WHAT THIS EXERCISE ASKS.
1 - From the Allbridge Core article, pull out the passage that begins with the words containing "Each Allbridge Core" and ends with "require two tokens).", copying it word for word.
2 - According to the Allbridge Core article, about how much did the attackers drain from the BNB Chain liquidity pools before the bridge was shut down?

TEXT TO READ.
On the night of April 1st to 2nd, Allbridge Core protocol was exploited in a series of attacks. The attackers drained approximately $650k from both BNB Chain liquidity pools before the bridge was shut down.

By working together with our partners, we were able to recover most of the stolen funds and used them to provide recovery payments to all of the affected users who submitted the application form. Simultaneously, we investigated the causes behind the attack and implemented new features to Allbridge Core to prevent this type of exploit from happening in the future.

In this article, we will analyze the underlying problems of the previous version of liquidity pools that led to the exploit and how we fixed them. Even though the article goes in-depth about some of the intricate details of the Allbridge Core’s inner logic, this article does not require you to have any technical knowledge. If any questions remain by the end of the article, our support team will be happy to assist you.

The swap

Each Allbridge Core liquidity pool is essentially a swap contract, similar to the existing decentralized exchanges like Uniswap or Curve Finance. What is different about our pools, though, is the fact that liquidity is provided in just one token (unlike the regular DEXes, which require two tokens).

When liquidity is deposited, we match the deposited amount by minting the same amount of vUSD tokens*. This token is used as an intermediary to transfer value from one pool to another (either within the same blockchain or between two different blockchains).

*vUSD token is an abstraction used within the Allbridge Core ecosystem. Technically it is not a token, as it never gets out to user balances as an actual token. However, it is easier to explain the concept of how Allbridge Core works using this “token” analogy.

For example, if you bridge BUSD from BNB Chain to USDT on Tron, first we swap BUSD to vUSD, then transfer the value of vUSD to Tron via the cross-chain messaging protocol, then swap vUSD to USDT on Tron. In this particular direction of a swap, the internal price of BUSD to vUSD gets lower. At the same time, USDT to vUSD is higher, encouraging other actors to bridge in the opposite direction with profit.

Withdrawing the liquidity

So far, we’ve covered depositing liquidity and swaps, but what about the withdrawals? Withdrawing is similar to depositing, but in this case, the same amount of vUSD token is burnt as we return it to the user.

It is easy to do when the pool is balanced (having the same amount of liquidity and vUSD). However, we have to swap the difference between tokens to offset the imbalance. So the more imbalanced the pool is, the fewer tokens the user will get when withdrawing the liquidity*.

*Our liquidity providers noticed this effect when USDC temporarily depegged in March 2023. Even though there were more USDC than vUSD in USDC pools, the users could withdraw fewer tokens than were deposited initially (until the pools were relatively balanced again).

At this point, we’ve covered all the basics, but before we can continue with the problem which caused the exploit, we need to go through some swap pool fundamentals.

Exploring the swap fundamentals

We will get a bit more technical about how token swaps usually operate. You may skip this part if you’re familiar with this topic.

When tokens are deposited, the pool needs to measure how much liquidity was added to the pool. Different pools use different formulas (or curves) to calculate the liquidity*, but they all need to do this. The user receives the so-called LP tokens in exchange for providing tokens to the pool. They are a measure of the user’s contribution to the liquidity pool (and are also proportional to the liquidity increase).

ENTRIES SHOWN.
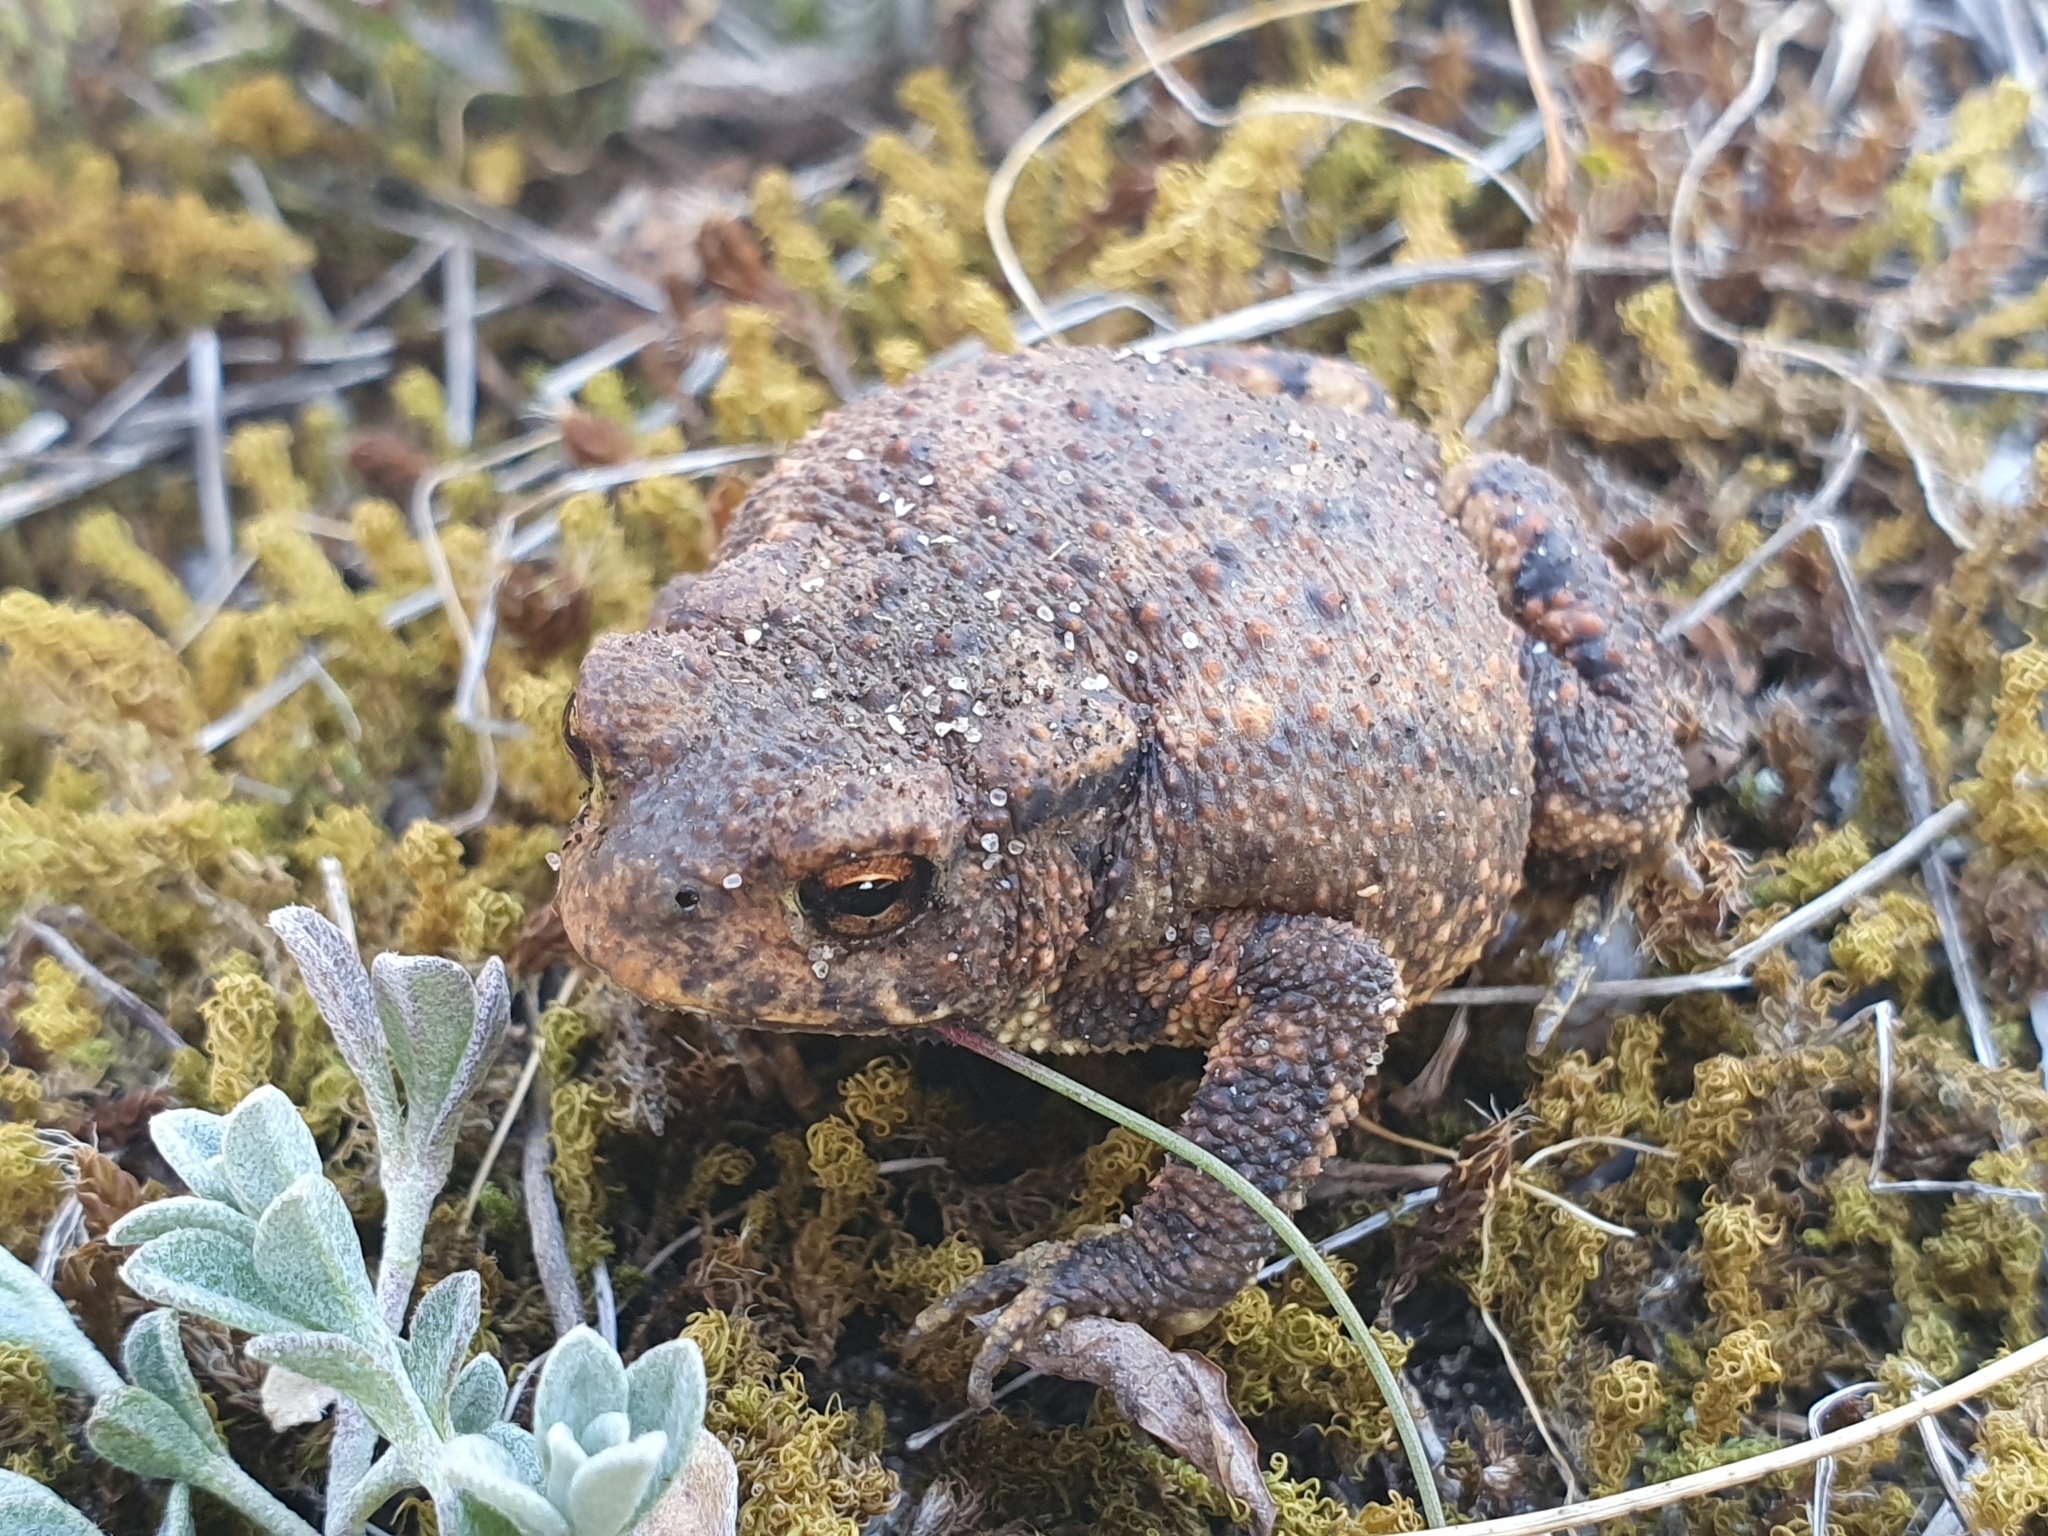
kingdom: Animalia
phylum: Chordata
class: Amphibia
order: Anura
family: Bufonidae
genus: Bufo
...
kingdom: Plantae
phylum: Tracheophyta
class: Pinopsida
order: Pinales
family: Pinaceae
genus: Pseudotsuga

RESPONSES FOR EACH TASK.
1 -
Each Allbridge Core liquidity pool is essentially a swap contract, similar to the existing decentralized exchanges like Uniswap or Curve Finance. What is different about our pools, though, is the fact that liquidity is provided in just one token (unlike the regular DEXes, which require two tokens).

2 - Approximately $650k.